§ **Task requirements**:
Find the lines of data that contain the string "Regnault", then list them.

Saved data entries:
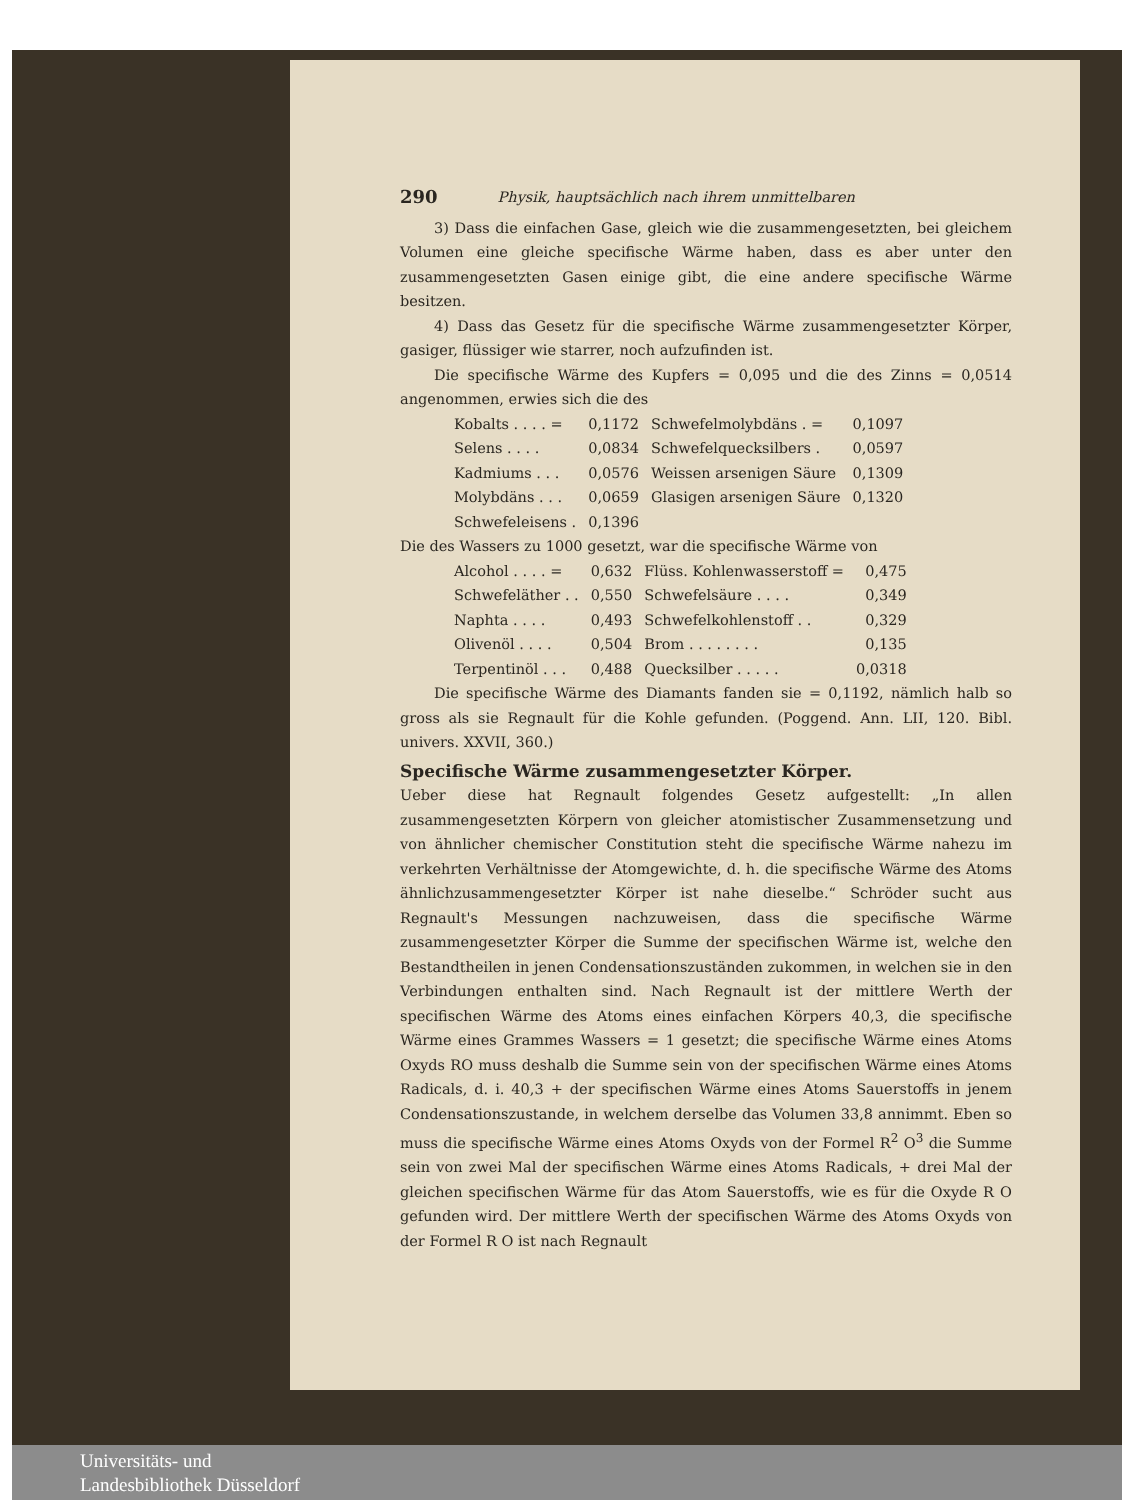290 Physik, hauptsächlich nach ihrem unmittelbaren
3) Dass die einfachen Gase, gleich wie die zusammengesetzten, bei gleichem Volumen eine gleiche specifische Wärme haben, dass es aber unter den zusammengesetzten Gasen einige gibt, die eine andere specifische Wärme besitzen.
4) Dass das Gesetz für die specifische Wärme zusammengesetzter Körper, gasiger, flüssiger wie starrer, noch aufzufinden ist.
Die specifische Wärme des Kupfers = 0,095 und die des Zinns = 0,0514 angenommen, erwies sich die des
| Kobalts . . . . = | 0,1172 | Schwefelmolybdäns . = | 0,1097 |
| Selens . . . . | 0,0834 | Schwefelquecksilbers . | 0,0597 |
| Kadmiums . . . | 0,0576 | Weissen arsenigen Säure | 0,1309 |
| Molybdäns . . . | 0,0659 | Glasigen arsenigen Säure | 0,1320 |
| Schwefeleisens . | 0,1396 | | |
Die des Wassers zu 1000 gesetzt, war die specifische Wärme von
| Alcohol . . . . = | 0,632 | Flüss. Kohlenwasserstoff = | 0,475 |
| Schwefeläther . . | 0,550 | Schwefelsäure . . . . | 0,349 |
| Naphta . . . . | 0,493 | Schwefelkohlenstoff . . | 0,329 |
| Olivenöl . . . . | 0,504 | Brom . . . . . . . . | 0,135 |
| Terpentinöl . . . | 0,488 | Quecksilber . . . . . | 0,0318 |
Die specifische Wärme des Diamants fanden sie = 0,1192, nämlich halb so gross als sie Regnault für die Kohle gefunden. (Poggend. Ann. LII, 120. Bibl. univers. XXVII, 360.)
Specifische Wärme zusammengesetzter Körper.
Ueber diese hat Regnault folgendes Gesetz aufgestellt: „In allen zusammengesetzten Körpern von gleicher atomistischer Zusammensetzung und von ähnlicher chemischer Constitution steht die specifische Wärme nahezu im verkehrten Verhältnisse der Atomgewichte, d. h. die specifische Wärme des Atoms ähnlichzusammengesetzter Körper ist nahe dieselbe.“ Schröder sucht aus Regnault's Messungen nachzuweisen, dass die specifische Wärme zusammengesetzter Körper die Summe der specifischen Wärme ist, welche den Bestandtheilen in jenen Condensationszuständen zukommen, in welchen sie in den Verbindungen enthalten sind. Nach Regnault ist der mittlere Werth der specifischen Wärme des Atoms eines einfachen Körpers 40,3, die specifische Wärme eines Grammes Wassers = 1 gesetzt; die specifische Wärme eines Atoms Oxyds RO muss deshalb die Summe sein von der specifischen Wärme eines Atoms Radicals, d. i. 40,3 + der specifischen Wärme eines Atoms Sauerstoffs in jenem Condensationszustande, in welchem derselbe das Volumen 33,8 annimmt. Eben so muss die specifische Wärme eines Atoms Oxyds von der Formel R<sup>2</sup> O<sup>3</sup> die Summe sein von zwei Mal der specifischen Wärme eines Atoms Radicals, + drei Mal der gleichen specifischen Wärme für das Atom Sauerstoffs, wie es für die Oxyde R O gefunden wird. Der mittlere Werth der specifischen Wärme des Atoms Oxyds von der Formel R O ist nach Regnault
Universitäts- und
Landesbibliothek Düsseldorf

§ **Answer to this task**:
Die specifische Wärme des Diamants fanden sie = 0,1192, nämlich halb so gross als sie Regnault für die Kohle gefunden. (Poggend. Ann. LII, 120. Bibl. univers. XXVII, 360.)
Ueber diese hat Regnault folgendes Gesetz aufgestellt: „In allen zusammengesetzten Körpern von gleicher atomistischer Zusammensetzung und von ähnlicher chemischer Constitution steht die specifische Wärme nahezu im verkehrten Verhältnisse der Atomgewichte, d. h. die specifische Wärme des Atoms ähnlichzusammengesetzter Körper ist nahe dieselbe.“ Schröder sucht aus Regnault's Messungen nachzuweisen, dass die specifische Wärme zusammengesetzter Körper die Summe der specifischen Wärme ist, welche den Bestandtheilen in jenen Condensationszuständen zukommen, in welchen sie in den Verbindungen enthalten sind. Nach Regnault ist der mittlere Werth der specifischen Wärme des Atoms eines einfachen Körpers 40,3, die specifische Wärme eines Grammes Wassers = 1 gesetzt; die specifische Wärme eines Atoms Oxyds RO muss deshalb die Summe sein von der specifischen Wärme eines Atoms Radicals, d. i. 40,3 + der specifischen Wärme eines Atoms Sauerstoffs in jenem Condensationszustande, in welchem derselbe das Volumen 33,8 annimmt. Eben so muss die specifische Wärme eines Atoms Oxyds von der Formel R<sup>2</sup> O<sup>3</sup> die Summe sein von zwei Mal der specifischen Wärme eines Atoms Radicals, + drei Mal der gleichen specifischen Wärme für das Atom Sauerstoffs, wie es für die Oxyde R O gefunden wird. Der mittlere Werth der specifischen Wärme des Atoms Oxyds von der Formel R O ist nach Regnault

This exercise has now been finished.